Digital Transformation Fail Point: CIO/CTO Conflict
Waves of fear and anger circulate over digital transformation projects – most of them destined to fail – sweeping the enterprise IT landscape. The technology is willing, but in too many cases the spirit of cooperation between senior managers is weak. The epicenter of digital transformation failure, according to a new study: poor CIO/CTO collaboration.
Michael Gale, a partner at PulsePoint, has famously declared that only one in eight digital transformations succeed. In addition, this publication recently posted two articles examining how and why adoption of new systems goes wrong. In “Why Your Digital Transformation Initiative Will Probably Fail,” a VP at Automic, a business process, application and infrastructure automation specialist, identifies three common yet wrongheaded technology strategies. In “A Wary Look at AI from an IT Implementation Veteran,” an IT project leader delves into misguided management practices, including what could be called “irrational exuberance,” that undermine smart system implementations.

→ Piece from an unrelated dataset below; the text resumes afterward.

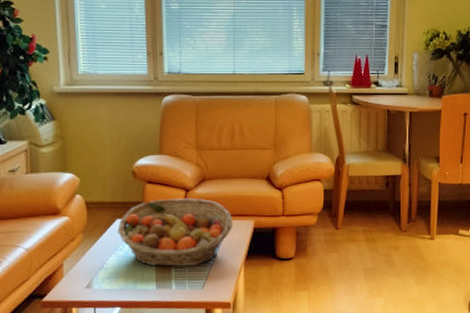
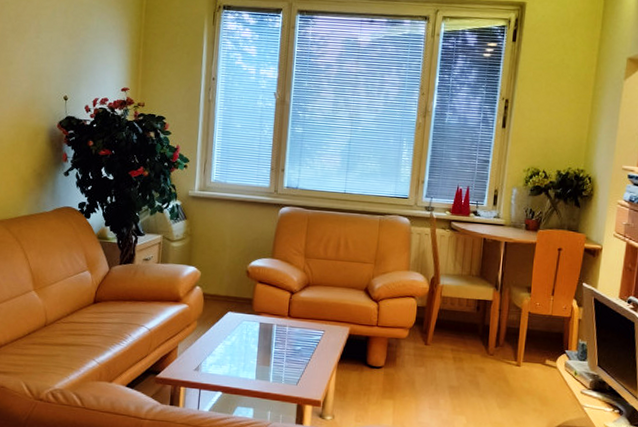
fruit basket: present [117,198,232,267] -> none [227,298,330,363]

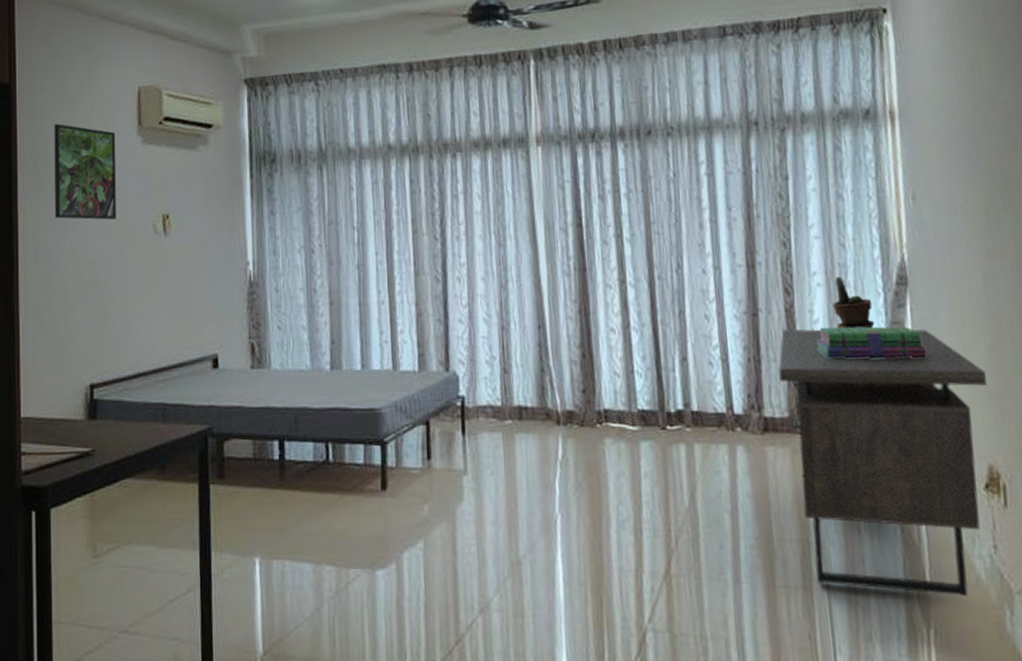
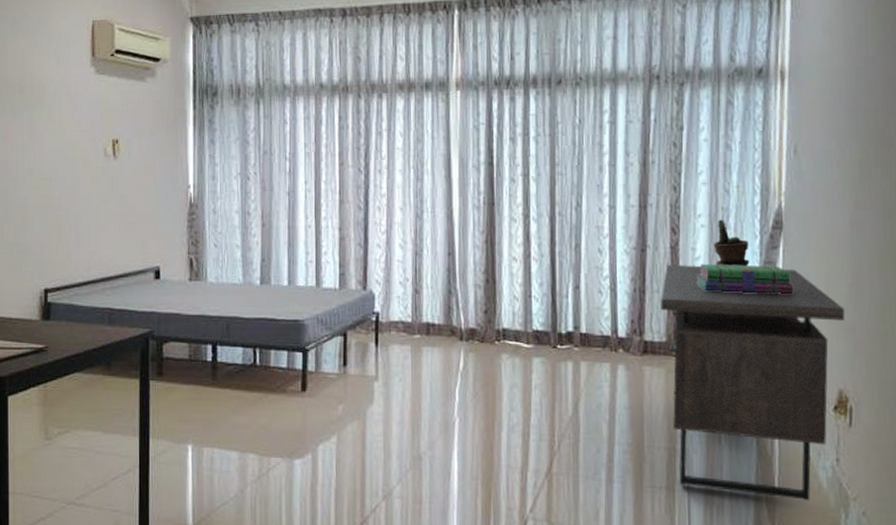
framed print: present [54,123,117,220] -> none [14,51,71,142]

Now Dell EMC and Forbes Insights share findings of a new study, "IT Transformation: Success Hinges on CIO/CFO Collaboration.” Based on data from a global survey of 500 CEOs, COOs, CIOs and CFOs, the study examines why many efforts haven’t delivered significant improvements in customer service and a competitive advantage.
The answer: Less-than-stellar IT Transformation results often center on problems arising between two pivotal players — CIOs and CFOs — and their struggle to work together as a cohesive team.
Key findings from the study include:
- 85 percent of global executives plan to spend up to a quarter of their total enterprise budgets on IT Transformation in 2018
- Nearly all respondents (96 percent) see close CIO/CFO collaboration as being important or critical to business success
- Critical goals include IT cost reduction (75 percent of respondents), be first to market with new products and services (73 percent) and reallocating funds to strategic business projects (67 percent).
- The top three investment areas in the next year will be big data platforms (77 percent), cloud services (76 percent) and social-media activities (72 percent)
- Companies with the most successful transformation efforts see 7+% gains in sales and profits
The study underscores the point that IT transformation extends beyond IT – that strategic perspectives and management structures also need to be transformed. The absence of organization change can lead to what’s called “repaving the cow path” – laying technology over obsolete processes and practices.
In a blog discussing the study, Gaurav Chand, SVP at Dell EMC, writes that CIO/CFO collaboration problems are exacerbated by conflicts “arising from traditional reporting structures and a lack of new incentives aimed at fostering closer cooperation between CIOs and CFOs.” Nearly 90 percent of senior executives surveyed acknowledge that significant barriers keep CIOs and CFOs from collaborating more closely on IT Transformation.
A major source of disconnect: CFOs and CIOs live in separate universes. “CFOs point to problems stemming from a lack of business expertise among CIOs and the conflicting priorities of the two groups – although they also acknowledge that their own attitudes about the role of CIOs are outdated,” Chand said, including the view held by some CFOs that IT is a cost center.
The study also quotes Federal Communications Commission CIO David Bray on the central role CFOs serve in digital transformation projects.
“Left on their own, CIOs may not know the overarching financial goals of the organization,” Bray says. “That’s why it’s important to have a CEO, CFO or COO who can clearly outline the business and financial goals of the organization, and let the CIO identify the technical options for achieving them through IT transformation.”
The study offers six measures to help overcome CIO/CFO barriers, including updated reporting structures to address the evolving roles of CIOs, measure and reward CIO performance according to business outcomes, regard ROI calculations as guides, not hard and fast requirements, establish milestones to monitor project progress of initiatives.